Add PMF instrumentation points in TF

In order to quantify the overall time spent in the PSCI software
implementation, an initial collection of PMF instrumentation points
has been added.

Instrumentation has been added to the following code paths:

- Entry to PSCI SMC handler.  The timestamp is captured as early
  as possible during the runtime exception and stored in memory
  before entering the PSCI SMC handler.

- Exit from PSCI SMC handler.  The timestamp is captured after
  normal return from the PSCI SMC handler or if a low power state
  was requested it is captured in the bl31 warm boot path before
  return to normal world.

- Entry to low power state.  The timestamp is captured before entry
  to a low power state which implies either standby or power down.
  As these power states are mutually exclusive, only one timestamp
  is defined to describe both.  It is possible to differentiate between
  the two power states using the PSCI STAT interface.

- Exit from low power state.  The timestamp is captured after a standby
  or power up operation has completed.

To calculate the number of cycles spent running code in Trusted Firmware
one can perform the following calculation:

(exit_psci - enter_psci) - (exit_low_pwr - enter_low_pwr).

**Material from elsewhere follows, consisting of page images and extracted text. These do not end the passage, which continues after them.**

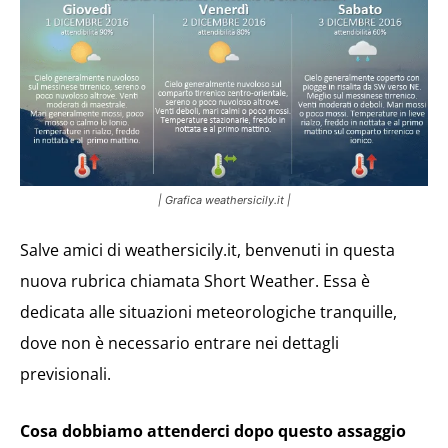
| Grafica weathersicily.it |
Salve amici di weathersicily.it, benvenuti in questa
nuova rubrica chiamata Short Weather. Essa è
dedicata alle situazioni meteorologiche tranquille,
dove non è necessario entrare nei dettagli
previsionali.
Cosa dobbiamo attenderci dopo questo assaggio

The resulting number of cycles can be converted to time given the
frequency of the counter.

Change-Id: Ie3b8f3d16409b6703747093b3a2d5c7429ad0166
Signed-off-by: dp-arm <dimitris.papastamos@arm.com>
diff --git a/bl31/aarch64/runtime_exceptions.S b/bl31/aarch64/runtime_exceptions.S
index 799062e..f333bf1 100644
--- a/bl31/aarch64/runtime_exceptions.S
+++ b/bl31/aarch64/runtime_exceptions.S
@@ -31,6 +31,7 @@
 #include <arch.h>
 #include <asm_macros.S>
 #include <context.h>
+#include <cpu_data.h>
 #include <interrupt_mgmt.h>
 #include <platform_def.h>
 #include <runtime_svc.h>
@@ -47,6 +48,21 @@
 	msr	daifclr, #DAIF_ABT_BIT
 
 	str	x30, [sp, #CTX_GPREGS_OFFSET + CTX_GPREG_LR]
+
+#if ENABLE_RUNTIME_INSTRUMENTATION
+
+	/*
+	 * Read the timestamp value and store it in per-cpu data.
+	 * The value will be extracted from per-cpu data by the
+	 * C level SMC handler and saved to the PMF timestamp region.
+	 */
+	mrs	x30, cntpct_el0
+	str	x29, [sp, #CTX_GPREGS_OFFSET + CTX_GPREG_X29]
+	mrs	x29, tpidr_el3
+	str	x30, [x29, #CPU_DATA_PMF_TS0_OFFSET]
+	ldr	x29, [sp, #CTX_GPREGS_OFFSET + CTX_GPREG_X29]
+#endif
+
 	mrs	x30, esr_el3
 	ubfx	x30, x30, #ESR_EC_SHIFT, #ESR_EC_LENGTH